▶ _Исследуемый текст_:
^^^^^^^^^^^^^^^^

До определенного возраста, например, женщины имели шанс меня «консумировать». Особенно это проявилось в то короткое время, когда я был «телезвездой»: увы, я плохо отличал интерес ко мне от интереса к моему «звездному» статусу. Пару раз обжегся, зато сегодня даже не представляю вероятности подобного «ожога». Ну и вообще, после пятидесяти я, кажется, научился видеть людей. Все предательства и удивления по персональным поводам — в прошлом. История с НТВ и эволюция моих бывших товарищей — опыт сильнейший, зато теперь я просто знаю, стоит ли давать человеку приближаться ко мне.
Как я «перемелькал»
Самое опасное, что случилось со мной в жизни, по моим представлениям, произошло как раз в эпоху того самого «звездного» статуса. Это было коротко, два-три года, не больше, но меня сильно уволокло в глянец, а я этого даже не заметил.
«7 дней», «ТВ-парк», «Караван историй»... Ты ходишь на тусовки, ты телезвезда, у тебя берут интервью... А потом ты открываешь журнал, а рядом с тобой — Аллегрова, Жириновский, Митрофанов... какие-то депутаты, бандиты. И ты не отдельно от них, как тебе казалось, а с ними, через запятую, да и на одном банкете: тусовка же!
И однажды Вася Пичул, мой товарищ по «Куклам», сказал: «Вить, ты перемелькал». Я взглянул на это дело снаружи — и с ужасом понял, что он прав. Я перемелькал сильно. И тут спасибо, конечно, В. В. Путину, который разом избавил меня от этих проблем. Задним числом я понимаю, насколько это был опасный момент: на моих глазах несколько неуберегшихся моих приятелей просто смылились в глянцевую пену, дематериализовались, превратились в кусок тусовки и так и не вернулись в себя. Это, конечно, разновидность самоубийства. Меня бог уберег.
В Урганты, в Киселевы, в Шендеровичи
Человек вообще живет так, как хочет. За пределами каких-то несчастных случаев — автокатастроф, болезней, патологий — каждый живет в соответствии со своими настоящими приоритетами.

^^^^^^^^^^^^^^^^

▶ _Исходные данные_:
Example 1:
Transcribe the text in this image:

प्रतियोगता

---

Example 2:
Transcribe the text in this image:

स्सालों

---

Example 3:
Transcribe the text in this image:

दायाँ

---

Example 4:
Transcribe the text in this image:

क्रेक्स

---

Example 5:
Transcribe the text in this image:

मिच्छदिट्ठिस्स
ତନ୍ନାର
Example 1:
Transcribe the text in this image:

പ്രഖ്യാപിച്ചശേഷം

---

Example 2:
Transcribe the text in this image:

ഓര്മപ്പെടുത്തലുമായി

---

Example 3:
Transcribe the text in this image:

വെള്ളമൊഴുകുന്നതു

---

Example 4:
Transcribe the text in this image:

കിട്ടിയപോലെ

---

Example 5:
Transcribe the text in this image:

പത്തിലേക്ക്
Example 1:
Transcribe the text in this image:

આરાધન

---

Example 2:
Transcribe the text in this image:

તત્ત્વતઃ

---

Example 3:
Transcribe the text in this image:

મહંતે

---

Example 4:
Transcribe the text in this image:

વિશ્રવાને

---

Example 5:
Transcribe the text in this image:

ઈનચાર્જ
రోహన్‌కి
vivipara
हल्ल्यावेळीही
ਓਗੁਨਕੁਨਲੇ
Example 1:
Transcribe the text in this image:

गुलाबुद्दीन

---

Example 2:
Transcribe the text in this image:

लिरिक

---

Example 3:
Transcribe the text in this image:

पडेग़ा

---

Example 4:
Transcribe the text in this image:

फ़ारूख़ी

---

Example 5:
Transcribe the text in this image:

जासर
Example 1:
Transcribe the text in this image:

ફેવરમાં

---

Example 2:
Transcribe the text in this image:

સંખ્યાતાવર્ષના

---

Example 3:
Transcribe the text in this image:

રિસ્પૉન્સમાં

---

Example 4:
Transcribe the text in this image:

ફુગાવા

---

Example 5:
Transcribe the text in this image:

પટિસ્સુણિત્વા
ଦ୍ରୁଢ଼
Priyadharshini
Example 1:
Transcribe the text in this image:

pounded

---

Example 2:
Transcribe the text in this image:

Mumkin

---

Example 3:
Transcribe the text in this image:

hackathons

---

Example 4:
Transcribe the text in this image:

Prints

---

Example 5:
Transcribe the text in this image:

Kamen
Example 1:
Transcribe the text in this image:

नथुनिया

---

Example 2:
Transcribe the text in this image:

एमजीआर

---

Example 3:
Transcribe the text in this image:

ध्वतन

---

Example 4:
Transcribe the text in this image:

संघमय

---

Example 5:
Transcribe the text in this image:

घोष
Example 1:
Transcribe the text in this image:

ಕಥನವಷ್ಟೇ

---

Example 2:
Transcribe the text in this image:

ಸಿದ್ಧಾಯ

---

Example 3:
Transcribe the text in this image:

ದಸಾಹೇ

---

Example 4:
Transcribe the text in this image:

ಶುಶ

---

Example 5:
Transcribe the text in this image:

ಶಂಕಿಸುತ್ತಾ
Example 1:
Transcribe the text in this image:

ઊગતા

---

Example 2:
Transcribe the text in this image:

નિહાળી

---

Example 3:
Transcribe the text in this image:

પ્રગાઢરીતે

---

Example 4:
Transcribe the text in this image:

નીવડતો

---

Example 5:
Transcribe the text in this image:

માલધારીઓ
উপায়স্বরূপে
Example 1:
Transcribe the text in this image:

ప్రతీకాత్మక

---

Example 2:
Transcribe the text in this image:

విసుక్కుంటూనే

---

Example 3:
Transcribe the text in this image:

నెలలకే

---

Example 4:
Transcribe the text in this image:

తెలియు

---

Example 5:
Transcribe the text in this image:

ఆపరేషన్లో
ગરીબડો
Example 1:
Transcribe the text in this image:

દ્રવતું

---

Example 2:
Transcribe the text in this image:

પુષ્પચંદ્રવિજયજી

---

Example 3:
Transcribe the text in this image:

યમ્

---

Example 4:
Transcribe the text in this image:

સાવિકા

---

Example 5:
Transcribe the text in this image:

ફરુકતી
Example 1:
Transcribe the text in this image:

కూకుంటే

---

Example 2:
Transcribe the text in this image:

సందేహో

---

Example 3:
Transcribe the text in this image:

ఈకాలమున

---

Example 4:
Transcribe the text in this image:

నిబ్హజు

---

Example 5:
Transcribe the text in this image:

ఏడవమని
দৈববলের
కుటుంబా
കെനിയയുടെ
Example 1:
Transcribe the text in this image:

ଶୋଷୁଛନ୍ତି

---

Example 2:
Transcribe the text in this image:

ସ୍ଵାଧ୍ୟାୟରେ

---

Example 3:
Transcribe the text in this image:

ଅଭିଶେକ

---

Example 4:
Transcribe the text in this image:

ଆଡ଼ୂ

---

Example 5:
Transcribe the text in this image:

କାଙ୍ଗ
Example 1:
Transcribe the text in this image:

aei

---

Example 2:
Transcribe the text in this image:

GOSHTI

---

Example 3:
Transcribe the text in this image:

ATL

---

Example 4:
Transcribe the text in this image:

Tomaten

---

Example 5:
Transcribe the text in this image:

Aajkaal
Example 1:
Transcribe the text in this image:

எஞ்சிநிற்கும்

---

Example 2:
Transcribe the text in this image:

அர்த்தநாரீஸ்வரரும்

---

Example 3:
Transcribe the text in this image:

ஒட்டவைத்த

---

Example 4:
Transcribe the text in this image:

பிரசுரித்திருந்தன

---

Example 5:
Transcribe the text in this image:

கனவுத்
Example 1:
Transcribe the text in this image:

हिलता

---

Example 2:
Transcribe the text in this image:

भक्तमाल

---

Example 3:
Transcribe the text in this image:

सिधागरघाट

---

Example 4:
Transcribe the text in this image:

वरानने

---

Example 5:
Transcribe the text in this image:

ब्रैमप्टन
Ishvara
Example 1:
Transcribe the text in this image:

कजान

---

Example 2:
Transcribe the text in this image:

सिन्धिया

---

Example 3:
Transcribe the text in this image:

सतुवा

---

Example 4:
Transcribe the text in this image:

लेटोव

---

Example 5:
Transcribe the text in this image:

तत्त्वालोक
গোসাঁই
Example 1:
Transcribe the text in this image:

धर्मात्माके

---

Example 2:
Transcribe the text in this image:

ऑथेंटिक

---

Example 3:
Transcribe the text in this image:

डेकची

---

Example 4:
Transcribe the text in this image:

^^^^^^^^^^^^^^^^

▶ _Что требуется_:
1/ Ответьте на вопросы по отрывку о «звездном» статусе:
(а) Сколько длилась эпоха «звездного» статуса рассказчика?
(б) Кто сказал рассказчику «Вить, ты перемелькал» и кем он ему приходился?
(в) После какого возраста рассказчик, по его словам, научился видеть людей?
2/ Подхватите отрывок о «звездном» статусе и продолжите его после последней фразы.

▶ _Ответы по заданиям_:
1/
(а) Два-три года, не больше.
(б) Вася Пичул, товарищ рассказчика по «Куклам».
(в) После пятидесяти.

2/
Жизнь — это столовая с некоторым набором комплексных обедов. Нет, не шведский стол и не ресторан, где ты можешь выбирать из меню только то, что тебе по вкусу. К основному блюду прилагается нечто, от чего ты бы с удовольствием отказался, но в заведении следят, чтобы тарелки оставались чистыми. Хочешь независимости — получай независимость, но к ней, как правило, прилагается бедность. Хочешь богатства, власти, комфорта — пожалуйста! Но будь готов к несвободе. К тому, чтобы поступать как скажут, улыбаться, когда велят. Платить в любом случае придется за все — и за независимость, и за зависимость. Понимание, что ты должен выбирать из этих комплексных обедов, — совершенно ясная для меня вещь. Я живу свою жизнь — ту, которую выбрал сам. Главное счастье этого выбора я бы сформулировал как свободу отказа. Я не всегда могу делать то, что хочу, но зато могу с легкостью не делать того, чего не хочу. Могу, например, встать и выйти вон, когда хочу встать и выйти вон. С 2003 года у меня нет корпоративных обязательств. Вот этой тоски, когда ты не ты, а «команда Киселева»... Для меня это проклятие закончилось 15 лет назад. Я отвечаю только за себя. К этому выбору прилагается какое-то количество ограничений, и я их принимаю. Не скажу, что всегда с легкой душой. Я, конечно, очень тосковал, когда в театре Вахтангова, почти перед премьерой, выбросили вон с афиши мою пьесу (весной 2014-го, после «покоренья Крыма»), но эта плата не кажется мне избыточной.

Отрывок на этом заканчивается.